Brain tumors include all tumors inside the cranium or in the central spinal canal. Protected by the skull, early detection of a brain tumor only occurs when diagnostic tools are directed at the intracranial cavity. Detection occurs when the tumor is in an advanced stage significantly reduces the chance of successful treatment.
In 2005, Americans were afflicted with 43,800 new cases of brain tumors which accounted for 1.4 percent of all cancers, 2.4 percent of all cancer deaths, and 20–25 percent of pediatric cancers. Brain tumors cause 13,000 deaths per year in the United States.

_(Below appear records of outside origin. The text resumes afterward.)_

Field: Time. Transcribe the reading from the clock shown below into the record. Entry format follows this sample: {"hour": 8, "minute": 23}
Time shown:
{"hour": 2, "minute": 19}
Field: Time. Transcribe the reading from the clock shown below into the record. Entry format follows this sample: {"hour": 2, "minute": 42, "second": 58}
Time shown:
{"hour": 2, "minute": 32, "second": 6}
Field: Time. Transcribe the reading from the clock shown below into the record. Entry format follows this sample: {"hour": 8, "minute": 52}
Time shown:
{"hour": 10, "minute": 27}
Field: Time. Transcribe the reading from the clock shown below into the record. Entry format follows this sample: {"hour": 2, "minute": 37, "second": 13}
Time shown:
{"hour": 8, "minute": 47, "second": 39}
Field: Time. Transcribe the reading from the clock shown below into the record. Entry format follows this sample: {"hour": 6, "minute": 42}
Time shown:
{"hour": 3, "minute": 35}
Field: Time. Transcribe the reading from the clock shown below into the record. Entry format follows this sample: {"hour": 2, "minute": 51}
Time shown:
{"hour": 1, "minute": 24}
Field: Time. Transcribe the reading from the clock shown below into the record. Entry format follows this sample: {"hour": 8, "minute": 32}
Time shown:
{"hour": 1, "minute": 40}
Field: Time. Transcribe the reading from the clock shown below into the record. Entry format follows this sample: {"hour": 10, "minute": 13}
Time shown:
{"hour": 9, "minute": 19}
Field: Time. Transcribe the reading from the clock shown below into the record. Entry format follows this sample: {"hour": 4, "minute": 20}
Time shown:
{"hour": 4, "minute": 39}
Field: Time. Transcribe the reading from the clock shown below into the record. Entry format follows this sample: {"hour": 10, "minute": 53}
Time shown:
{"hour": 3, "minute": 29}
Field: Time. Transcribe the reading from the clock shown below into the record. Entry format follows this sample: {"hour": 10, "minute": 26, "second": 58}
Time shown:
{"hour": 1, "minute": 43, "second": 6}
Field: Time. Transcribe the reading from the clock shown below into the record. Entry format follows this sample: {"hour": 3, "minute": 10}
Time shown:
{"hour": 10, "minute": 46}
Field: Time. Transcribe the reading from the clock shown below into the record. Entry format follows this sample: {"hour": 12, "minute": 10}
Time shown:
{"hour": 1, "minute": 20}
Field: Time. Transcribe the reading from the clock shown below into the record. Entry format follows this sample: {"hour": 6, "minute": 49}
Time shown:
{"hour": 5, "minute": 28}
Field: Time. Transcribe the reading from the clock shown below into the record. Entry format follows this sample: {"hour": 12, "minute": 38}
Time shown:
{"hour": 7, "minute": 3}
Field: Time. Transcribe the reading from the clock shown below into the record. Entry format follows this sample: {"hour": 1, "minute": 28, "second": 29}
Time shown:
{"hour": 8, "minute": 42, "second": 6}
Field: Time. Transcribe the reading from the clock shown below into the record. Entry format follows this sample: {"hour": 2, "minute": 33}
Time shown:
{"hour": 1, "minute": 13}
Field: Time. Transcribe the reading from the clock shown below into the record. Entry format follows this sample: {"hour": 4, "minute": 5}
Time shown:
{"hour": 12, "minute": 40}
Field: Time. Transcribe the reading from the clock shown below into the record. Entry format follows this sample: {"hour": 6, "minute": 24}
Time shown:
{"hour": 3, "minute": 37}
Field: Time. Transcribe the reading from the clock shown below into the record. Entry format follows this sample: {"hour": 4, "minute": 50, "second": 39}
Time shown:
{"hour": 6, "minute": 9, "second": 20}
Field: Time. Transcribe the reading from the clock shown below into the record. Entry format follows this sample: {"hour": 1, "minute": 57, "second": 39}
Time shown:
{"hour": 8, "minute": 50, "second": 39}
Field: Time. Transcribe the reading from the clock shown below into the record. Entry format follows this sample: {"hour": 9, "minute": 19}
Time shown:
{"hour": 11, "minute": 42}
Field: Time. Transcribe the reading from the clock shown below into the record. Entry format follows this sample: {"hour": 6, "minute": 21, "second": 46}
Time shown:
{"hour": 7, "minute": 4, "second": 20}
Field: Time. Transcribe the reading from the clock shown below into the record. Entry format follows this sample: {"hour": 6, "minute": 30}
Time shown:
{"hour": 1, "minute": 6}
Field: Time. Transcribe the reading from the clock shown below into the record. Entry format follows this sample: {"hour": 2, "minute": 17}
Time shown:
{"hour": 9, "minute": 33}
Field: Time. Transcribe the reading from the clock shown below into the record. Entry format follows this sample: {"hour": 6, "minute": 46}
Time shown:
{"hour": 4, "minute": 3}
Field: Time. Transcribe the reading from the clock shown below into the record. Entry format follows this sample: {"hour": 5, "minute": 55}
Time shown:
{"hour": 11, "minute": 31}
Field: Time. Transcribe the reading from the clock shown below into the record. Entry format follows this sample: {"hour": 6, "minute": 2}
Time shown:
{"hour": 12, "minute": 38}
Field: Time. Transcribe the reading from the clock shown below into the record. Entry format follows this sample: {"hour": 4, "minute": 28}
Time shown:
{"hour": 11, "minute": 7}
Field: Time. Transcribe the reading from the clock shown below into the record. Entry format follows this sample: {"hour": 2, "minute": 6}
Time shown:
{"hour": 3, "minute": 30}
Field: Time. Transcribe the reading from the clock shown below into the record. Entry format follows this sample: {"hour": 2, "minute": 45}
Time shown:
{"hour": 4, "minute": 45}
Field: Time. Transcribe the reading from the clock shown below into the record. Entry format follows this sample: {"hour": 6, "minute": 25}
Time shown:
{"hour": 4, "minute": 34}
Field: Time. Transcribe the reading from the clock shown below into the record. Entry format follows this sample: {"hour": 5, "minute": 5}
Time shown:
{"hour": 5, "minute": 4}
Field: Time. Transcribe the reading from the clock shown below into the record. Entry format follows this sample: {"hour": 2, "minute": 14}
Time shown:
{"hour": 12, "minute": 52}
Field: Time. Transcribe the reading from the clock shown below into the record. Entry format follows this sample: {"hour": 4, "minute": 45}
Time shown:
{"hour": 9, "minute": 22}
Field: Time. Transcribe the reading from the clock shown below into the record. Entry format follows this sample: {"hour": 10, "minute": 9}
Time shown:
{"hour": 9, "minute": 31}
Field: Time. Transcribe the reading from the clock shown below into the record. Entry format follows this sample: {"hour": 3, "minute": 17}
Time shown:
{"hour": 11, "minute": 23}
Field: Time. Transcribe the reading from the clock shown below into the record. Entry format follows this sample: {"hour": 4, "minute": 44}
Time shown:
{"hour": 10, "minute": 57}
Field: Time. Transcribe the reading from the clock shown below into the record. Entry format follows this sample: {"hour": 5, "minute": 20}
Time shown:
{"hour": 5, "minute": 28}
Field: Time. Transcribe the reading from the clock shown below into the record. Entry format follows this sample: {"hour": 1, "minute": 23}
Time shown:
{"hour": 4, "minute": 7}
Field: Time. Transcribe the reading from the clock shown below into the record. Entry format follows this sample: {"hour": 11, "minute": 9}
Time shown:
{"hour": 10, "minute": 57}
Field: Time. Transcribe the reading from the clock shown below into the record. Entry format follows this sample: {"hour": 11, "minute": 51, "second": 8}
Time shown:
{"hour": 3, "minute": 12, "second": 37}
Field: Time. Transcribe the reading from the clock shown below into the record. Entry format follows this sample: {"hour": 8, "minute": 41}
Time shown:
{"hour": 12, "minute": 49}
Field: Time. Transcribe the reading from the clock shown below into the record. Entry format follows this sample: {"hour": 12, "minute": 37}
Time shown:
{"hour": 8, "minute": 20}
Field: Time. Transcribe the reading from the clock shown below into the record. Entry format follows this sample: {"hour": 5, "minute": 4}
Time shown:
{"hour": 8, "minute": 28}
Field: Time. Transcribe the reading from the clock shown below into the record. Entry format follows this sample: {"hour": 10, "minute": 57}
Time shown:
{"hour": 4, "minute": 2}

The prognosis of brain cancer varies based on the type of cancer. Chemotherapy, radiotherapy and surgical resection usually provide good outcomes with medulloblastoma. Patients with glioblastoma multiforme have a median survival period of 12 to 17 months even with aggressive treatment. Brainstem gliomas have the poorest prognosis; the majority of patients die within one year.
Various treatments are available depending on neoplasm type and location and may be combined to give the best chances of survival:
• surgery: complete or partial resection of the tumor with the objective of removing as many tumor cells as possible
• chemotherapy, with the aim of killing as many as possible of cancerous cells left behind after surgery and of putting remaining tumor cells into a nondividing, sleeping state for as long as possible.
Each of these techniques has drawbacks; none, alone or in combination, provide a certain cure. Nanoparticles offer a solution, one with few side effects and a higher probability of success. As shown in the attached drawing magnetic nanoparticles can be injected into the bloodstream and routed to the tumor. Fixed in place by a magnetic field, the nanoparticles could be heated by a radio frequency field. Cancer cells are susceptible to mild heating, 104 and 1130 Fahrenheit, temperatures which will not affect normal cells.
Nanoparticles suitable for medical applications are produced in laboratories and by commercial enterprises. Equipment to heat the nanoparticles is commercially available. The technique must be thoroughly tested but it appears to hold great promise for elimination of a deadly family of cancers.
The nanoparticle treatment could be very inexpensive to conduct. Eliminating the need for complex, expensive equipment and extensive hospital stays, the nanoparticle treatment would help contain medical costs.